**Vorliegender Text:**
# # # #

Ökonomie kommt in der Schule nur am Rande vor. Ein ehrgeiziges Kooperationsprojekt soll das ändern

Cashflow-Marge, Eigenkapitalrendite, Umsatzentwicklung – ganz selbstverständlich sprudeln die Worte aus Franziska, Marlene und Steffen heraus. Wie sie da vor ihrem Laptop stehen und das Telekommunikationsunternehmen O2 in einer Powerpoint-Präsentation vorstellen, vergisst man glatt, dass sie noch zur Schule gehen. Wochenlang haben sie sich wie 30 andere Elft- und Zwölftklässler der Tempelhofer Luise- Henriette-Oberschule auf diesen Vortrag vorbereitet, haben neben dem Unterricht Geschäftsberichte gelesen und Kennzahlen entschlüsselt. Was am Ende herausgekommen ist, kann sich sehen lassen – auch vor einer Experten-Jury.

„Wirtschaft hat mich bisher nicht besonders interessiert“, – wie der 16-jährigen Marlene geht es vielen ihrer Alterskollegen. Ein Grund dafür: „Wirtschaftliche Themen kommen im regulären Unterricht fast nicht vor“, bedauert Marlenes Lehrer Dieter Radde. Wirtschaftliche Kompetenz werde aber immer wichtiger, genauso wie der sichere Umgang mit neuen Medien. Um hier Abhilfe zu schaffen, entstehen immer mehr Kooperationen zwischen Unternehmen und Schulen.

# # # #

**Daten zur Auswertung:**
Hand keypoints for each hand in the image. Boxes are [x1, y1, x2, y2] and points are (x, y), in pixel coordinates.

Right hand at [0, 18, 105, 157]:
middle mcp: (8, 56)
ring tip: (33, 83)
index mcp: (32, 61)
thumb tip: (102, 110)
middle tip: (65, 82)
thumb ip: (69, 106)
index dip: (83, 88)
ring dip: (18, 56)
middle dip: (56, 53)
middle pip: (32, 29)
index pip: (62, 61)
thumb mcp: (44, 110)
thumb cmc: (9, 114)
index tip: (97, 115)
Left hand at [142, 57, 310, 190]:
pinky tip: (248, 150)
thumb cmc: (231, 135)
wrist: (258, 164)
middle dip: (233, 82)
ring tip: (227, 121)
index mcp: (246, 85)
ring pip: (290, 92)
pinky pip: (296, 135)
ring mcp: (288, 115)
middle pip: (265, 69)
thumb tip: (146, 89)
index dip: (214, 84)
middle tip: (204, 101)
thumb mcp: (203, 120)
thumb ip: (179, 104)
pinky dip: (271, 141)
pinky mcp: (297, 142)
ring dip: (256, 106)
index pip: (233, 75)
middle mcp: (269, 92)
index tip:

# # # #

**Arbeitsauftrag:**
Welches Unternehmen stellen Franziska, Marlene und Steffen laut dem Text über Wirtschaft im Schulunterricht in ihrer Powerpoint-Präsentation vor?

**Lösung:**
Das Telekommunikationsunternehmen O2.